AI利用ポリシー
有限会社彩考では、医学・医療分野のイラストレーション制作をはじめとする業務において、AI(人工知能)技術を適切に活用し、制作業務の効率化や品質向上に役立てています。
一方、医療イラストレーションでは、医学的な正確性に加え、未公表の研究情報、患者情報、著作権その他の知的財産権などを適切に取り扱うことが重要です。
当社では、総務省・経済産業省「AI事業者ガイドライン」等を参考に、以下の方針に基づいてAIを利用します。
1. AIは制作を補助する手段として利用します
当社では、AIを医学的・専門的な判断に代わるものではなく、制作、調査、文章整理などを補助するための手段として利用します。
医療イラストレーションの内容、構図、医学的表現および最終的な成果物については、担当者が確認・判断し、当社が責任をもって制作します。
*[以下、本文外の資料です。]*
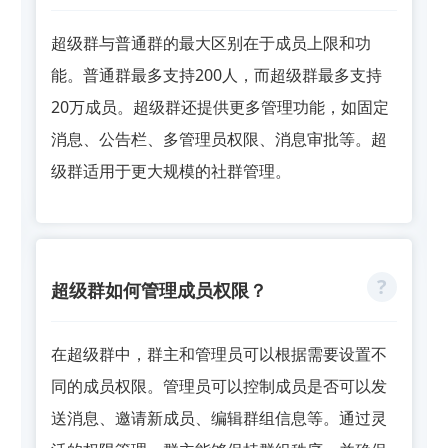
超级群与普通群的最大区别在于成员上限和功
能。普通群最多支持200人，而超级群最多支持
20万成员。超级群还提供更多管理功能，如固定
消息、公告栏、多管理员权限、消息审批等。超
级群适用于更大规模的社群管理。
超级群如何管理成员权限？
在超级群中，群主和管理员可以根据需要设置不
同的成员权限。管理员可以控制成员是否可以发
送消息、邀请新成员、编辑群组信息等。通过灵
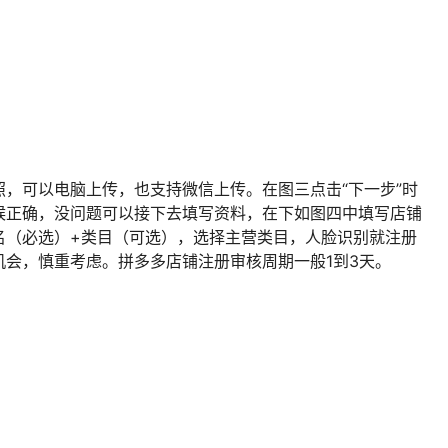
，可以电脑上传，也支持微信上传。在图三点击“下一步”时
候正确，没问题可以接下去填写资料，在下如图四中填写店铺
名（必选）+类目（可选），选择主营类目，人脸识别就注册
会，慎重考虑。拼多多店铺注册审核周期一般1到3天。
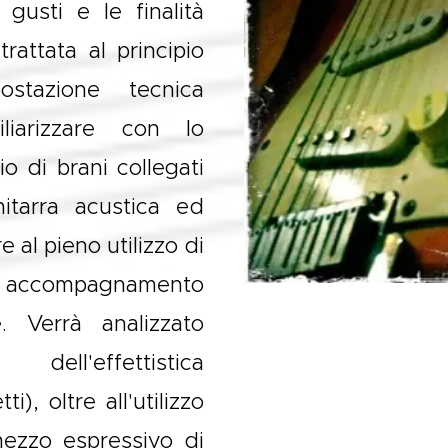
 gusti e le finalità
rattata al principio
stazione tecnica
liarizzare con lo
o di brani collegati
hitarra acustica ed
re al pieno utilizzo di
 di accompagnamento
ne.
Verrà analizzato
dell'effettistica
i), oltre all'utilizzo
ezzo espressivo di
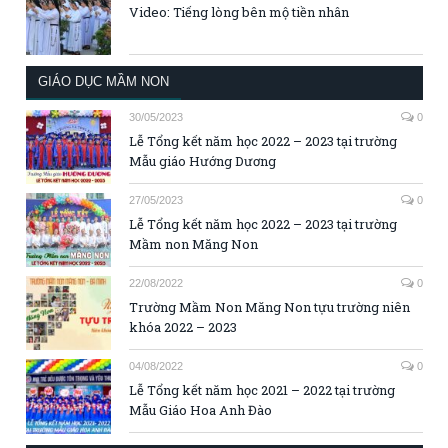
Video: Tiếng lòng bên mộ tiền nhân
GIÁO DỤC MẦM NON
30/05/2023
0
Lễ Tổng kết năm học 2022 – 2023 tại trường
Mẫu giáo Hướng Dương
27/05/2023
0
Lễ Tổng kết năm học 2022 – 2023 tại trường
Mầm non Măng Non
22/08/2022
0
Trường Mầm Non Măng Non tựu trường niên
khóa 2022 – 2023
04/08/2022
0
Lễ Tổng kết năm học 2021 – 2022 tại trường
Mẫu Giáo Hoa Anh Đào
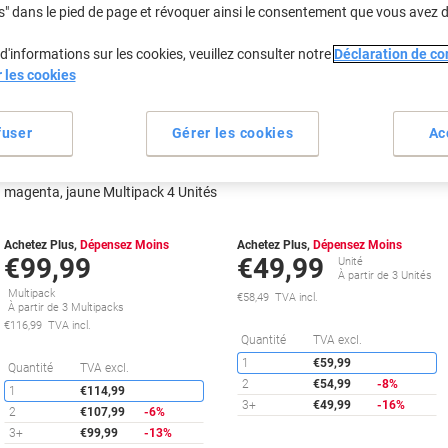
s" dans le pied de page et révoquer ainsi le consentement que vous avez 
Cadeau
d'informations sur les cookies, veuillez consulter notre
Déclaration de con
gratuit
Cadeau
r les cookies
Multipack
gratuit
fuser
Gérer les cookies
Ac
Cartouche jet d'encre HP 953
Cartouche jet d'encre HP 953XL
D'origine 6ZC69AE Noir, cyan,
D'origine L0S70AE Noir
magenta, jaune Multipack 4 Unités
Achetez Plus,
Dépensez Moins
Achetez Plus,
Dépensez Moins
€99,99
€49,99
Unité
À partir de 3 Unités
Multipack
€58,49 TVA incl.
À partir de 3 Multipacks
€116,99 TVA incl.
É
Quantité
TVA excl.
1
€59,99
Économies
Quantité
TVA excl.
2
€54,99
-8%
1
€114,99
3+
€49,99
-16%
2
€107,99
-6%
3+
€99,99
-13%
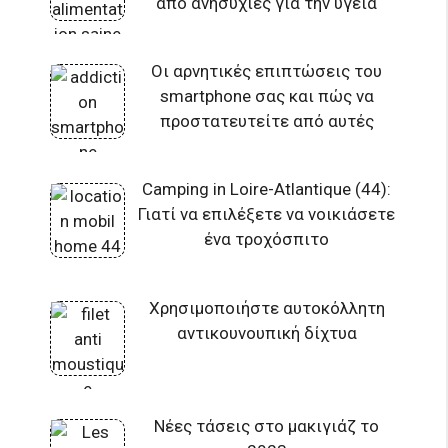
από ανησυχίες για την υγεία
Οι αρνητικές επιπτώσεις του
smartphone σας και πώς να
προστατευτείτε από αυτές
Camping in Loire-Atlantique (44):
Γιατί να επιλέξετε να νοικιάσετε
ένα τροχόσπιτο
Χρησιμοποιήστε αυτοκόλλητη
αντικουνουπική δίχτυα
Νέες τάσεις στο μακιγιάζ το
AIが生成した情報や画像を、確認せずそのまま成果物として使用することはありません。
2. 医学的な正確性を重視します
生成AIの出力には、不正確な情報や、実際には存在しない解剖学的構造、医学情報、文献等が含まれる可能性があります。
解剖学的構造、手術手技、医療機器その他の医学的内容についてAIを利用する場合は、ご依頼者から提供された資料や信頼できる医学資料等をもとに確認を行います。
AIの出力のみを根拠として医学的内容を決定することはありません。
3. ご依頼に関する機密情報を適切に管理します
当社では、ご依頼者からお預かりした資料や情報を適切に管理します。
特に、次のような情報を、ご依頼者の許可なく外部の生成AIサービスへ入力することはありません。
・未公表の論文、研究内容、研究データ
・査読中または投稿前の原稿や資料
・患者を特定できる個人情報
・個人を識別できる患者写真、医療画像等
・秘密保持契約(NDA)等により機密として扱われる情報
・その他、ご依頼者から非公開として提供された情報
業務上AIを利用する場合には、情報の内容や利用目的に応じて、安全性やデータの取扱条件を確認した上で適切な利用環境を選択します。
4. 個人情報およびプライバシーを保護します
AIの利用に際しては、個人情報保護法その他の関係法令を遵守し、個人情報やプライバシーに関する情報を適切に取り扱います。
患者その他の個人を特定する必要がない場合には、必要に応じて匿名化や識別情報の削除等を行います。
5. 著作権その他の知的財産権を尊重します
AIを利用する場合にも、著作権、意匠権、商標権その他の第三者の知的財産権を尊重します。
第三者が制作した特定のイラストレーションや写真等を、その作者または作品の特徴を模倣することを目的として生成AIに利用することは原則として行いません。
また、AIによる生成物を利用する場合には、用途に応じて第三者の著作物等との類似性や権利関係について確認します。
6. ご依頼者から提供された資料をAIの学習目的に使用しません
当社がご依頼者から提供を受けた原稿、画像、写真、研究資料その他のデータを、ご依頼者の許可なく、当社または第三者のAIモデルを学習させる目的で使用することはありません。
また、ご依頼により制作した成果物についても、契約条件や権利関係に基づき適切に取り扱います。
7. AI利用について適切な透明性を確保します
AIが制作工程において重要な役割を果たした場合などには、制作物の性質、ご依頼内容、契約条件等に応じ、必要な範囲でAIの利用についてご説明します。
AIを利用した場合でも、成果物に対する当社の確認責任および品質管理責任がAIサービスの提供者へ移るものではありません。
8. AI利用方針を継続的に見直します
AI技術、関連法令、政府のガイドライン、学術出版および医療分野におけるルール等は、今後も変化していくことが予想されます。
当社では、これらの動向を確認しながら、本ポリシーおよびAIの利用方法を必要に応じて見直してまいります。